Researchers at Bancorp Securities Limited, one of Nigeria’s investment research and consulting services providers, have projected mild profit taking activities on the Nigerian Exchange this week as price correction, sentiment ceilings and a promulgation of risk averseness would possibly define the overall market sentiments.
The experts, in the firm’s ‘Weekly Stock Recommendation for Nov 6 – Nov 10, 2023’ publication circulated to our correspondent on Monday, noted that these were on the exception of stronger directional macroeconomic news, fundamental to the activities of the capital markets.

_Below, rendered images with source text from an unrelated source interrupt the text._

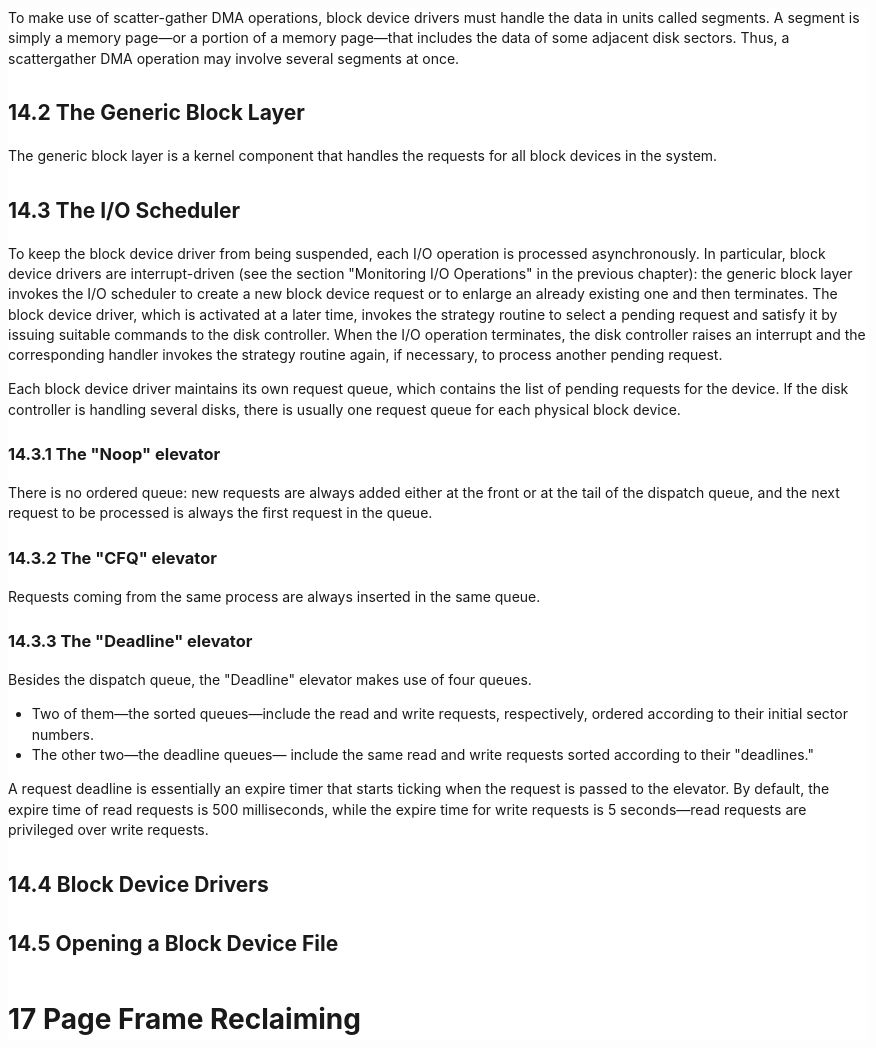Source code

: To make use of scatter-gather DMA operations, block device drivers must handle the data in units called segments. A segment is simply a memory page—or a portion of a memory page—that includes the data of some adjacent disk sectors. Thus, a scattergather DMA operation may involve several segments at once.


## 14.2 The Generic Block Layer
The generic block layer is a kernel component that handles the requests for all block devices in the system.

## 14.3 The I/O Scheduler
To keep the block device driver from being suspended, each I/O operation is processed asynchronously. In particular, block device drivers are interrupt-driven (see the section "Monitoring I/O Operations" in the previous chapter): the generic block layer invokes the I/O scheduler to create a new block device request or to enlarge an already existing one and then terminates. The block device driver, which is activated at a later time, invokes the strategy routine to select a pending request and satisfy it by issuing suitable commands to the disk controller. When the I/O operation terminates, the disk controller raises an interrupt and the corresponding handler invokes the strategy routine again, if necessary, to process another pending request.

Each block device driver maintains its own request queue, which contains the list of pending requests for the device. If the disk controller is handling several disks, there is usually one request queue for each physical block device.

### 14.3.1 The "Noop" elevator

There is no ordered queue: new requests are always added either at the front or at the tail of the dispatch queue, and the next request to be processed is always the first request in the queue.

### 14.3.2 The "CFQ" elevator


Requests coming from the same process are always inserted in the same queue.

### 14.3.3 The "Deadline" elevator

Besides the dispatch queue, the "Deadline" elevator makes use of four queues.
* Two of them—the sorted queues—include the read and write requests, respectively, ordered according to their initial sector numbers.
* The other two—the deadline queues— include the same read and write requests sorted according to their "deadlines."

A request deadline is essentially an expire timer that starts ticking when the request is passed to the elevator. By default, the expire time of read requests is 500 milliseconds, while the expire time for write requests is 5 seconds—read requests are privileged over write requests.

## 14.4 Block Device Drivers
## 14.5 Opening a Block Device File


# 17 Page Frame Reclaiming
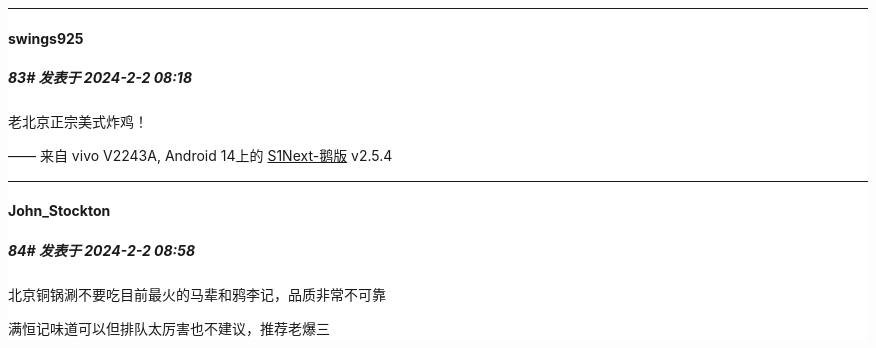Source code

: *****

####  swings925  
##### 83#       发表于 2024-2-2 08:18

老北京正宗美式炸鸡！

—— 来自 vivo V2243A, Android 14上的 [S1Next-鹅版](https://github.com/ykrank/S1-Next/releases) v2.5.4


*****

####  John_Stockton  
##### 84#       发表于 2024-2-2 08:58

北京铜锅涮不要吃目前最火的马辈和鸦李记，品质非常不可靠

满恒记味道可以但排队太厉害也不建议，推荐老爆三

According to them, in view of the current situation in the local bourse, the Financial services sector is expected to pilot liquidity commencing trough the trade days of the week even as they projected that low cap stocks would remain undaunted in enhancing investors portfolio returns.
Also, the investment experts foresee that the Industrial and Consumer goods sector will return negative, on the back of enhanced divestment of risk averse investors in the near term, given the fundamental lags in the industry in its interaction with regulation and the broader macro-economy.
The Bancorp Securities’ analysts noted that the intrinsic value of the Naira improved week-on-week at the close of foreign exchange (FX) trading sessions last Friday, gaining 1.75% on the I&E window to close at NGN776.14/$1.
They pointed out that the performance underscored the significant positive externalities of the dollar leveraged facility that has helped to commence the reduction of the level of default by $6.7 billion on matured contracts to international suppliers.
In view of the development, the researchers projected that this may induce improved foreign portfolio investment inflow on the bourse, which reportedly declined to NGN0.11 trillion representing a fall by 31.9% Y/Y in September 2023.
In addition, they pointed out that the projected $2 billion Compressed Natural Gas (CNG) conversion facility to be situated in Lagos is geared to facilitate further an excess of $2 billion, directly enhancing the purchasing power of the naira in the near term.